Aim of the exercise
Copy out, from the data below, each line in which the word "refclk" occurs.

(Data items)

━━━━━━━━━━━━━━━━━━━━━━━━━━━━━━

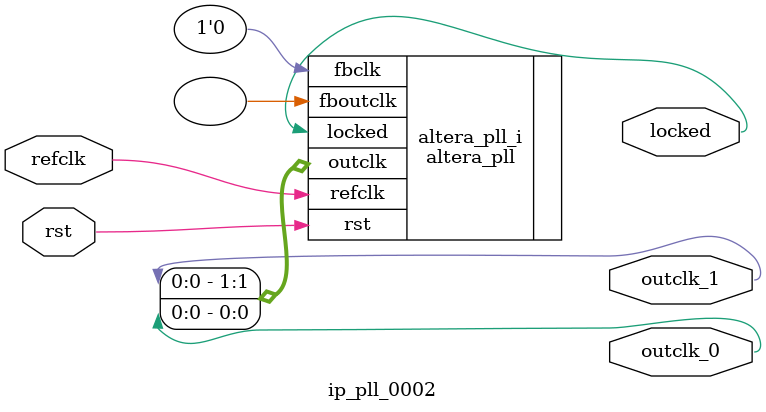
<source format=v>
`timescale 1ns/10ps
module  ip_pll_0002(

	// interface 'refclk'
	input wire refclk,

	// interface 'reset'
	input wire rst,

	// interface 'outclk0'
	output wire outclk_0,

	// interface 'outclk1'
	output wire outclk_1,

	// interface 'locked'
	output wire locked
);

	altera_pll #(
		.fractional_vco_multiplier("false"),
		.reference_clock_frequency("50.0 MHz"),
		.operation_mode("normal"),
		.number_of_clocks(2),
		.output_clock_frequency0("100.000000 MHz"),
		.phase_shift0("0 ps"),
		.duty_cycle0(50),
		.output_clock_frequency1("100.000000 MHz"),
		.phase_shift1("3000 ps"),
		.duty_cycle1(50),
		.output_clock_frequency2("0 MHz"),
		.phase_shift2("0 ps"),
		.duty_cycle2(50),
		.output_clock_frequency3("0 MHz"),
		.phase_shift3("0 ps"),
		.duty_cycle3(50),
		.output_clock_frequency4("0 MHz"),
		.phase_shift4("0 ps"),
		.duty_cycle4(50),
		.output_clock_frequency5("0 MHz"),
		.phase_shift5("0 ps"),
		.duty_cycle5(50),
		.output_clock_frequency6("0 MHz"),
		.phase_shift6("0 ps"),
		.duty_cycle6(50),
		.output_clock_frequency7("0 MHz"),
		.phase_shift7("0 ps"),
		.duty_cycle7(50),
		.output_clock_frequency8("0 MHz"),
		.phase_shift8("0 ps"),
		.duty_cycle8(50),
		.output_clock_frequency9("0 MHz"),
		.phase_shift9("0 ps"),
		.duty_cycle9(50),
		.output_clock_frequency10("0 MHz"),
		.phase_shift10("0 ps"),
		.duty_cycle10(50),
		.output_clock_frequency11("0 MHz"),
		.phase_shift11("0 ps"),
		.duty_cycle11(50),
		.output_clock_frequency12("0 MHz"),
		.phase_shift12("0 ps"),
		.duty_cycle12(50),
		.output_clock_frequency13("0 MHz"),
		.phase_shift13("0 ps"),
		.duty_cycle13(50),
		.output_clock_frequency14("0 MHz"),
		.phase_shift14("0 ps"),
		.duty_cycle14(50),
		.output_clock_frequency15("0 MHz"),
		.phase_shift15("0 ps"),
		.duty_cycle15(50),
		.output_clock_frequency16("0 MHz"),
		.phase_shift16("0 ps"),
		.duty_cycle16(50),
		.output_clock_frequency17("0 MHz"),
		.phase_shift17("0 ps"),
		.duty_cycle17(50),
		.pll_type("General"),
		.pll_subtype("General")
	) altera_pll_i (
		.rst	(rst),
		.outclk	({outclk_1, outclk_0}),
		.locked	(locked),
		.fboutclk	( ),
		.fbclk	(1'b0),
		.refclk	(refclk)
	);
endmodule


</source>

━━━━━━━━━━━━━━━━━━━━━━━━━━━━━━

Answer to the exercise
	// interface 'refclk'
	input wire refclk,
		.refclk	(refclk)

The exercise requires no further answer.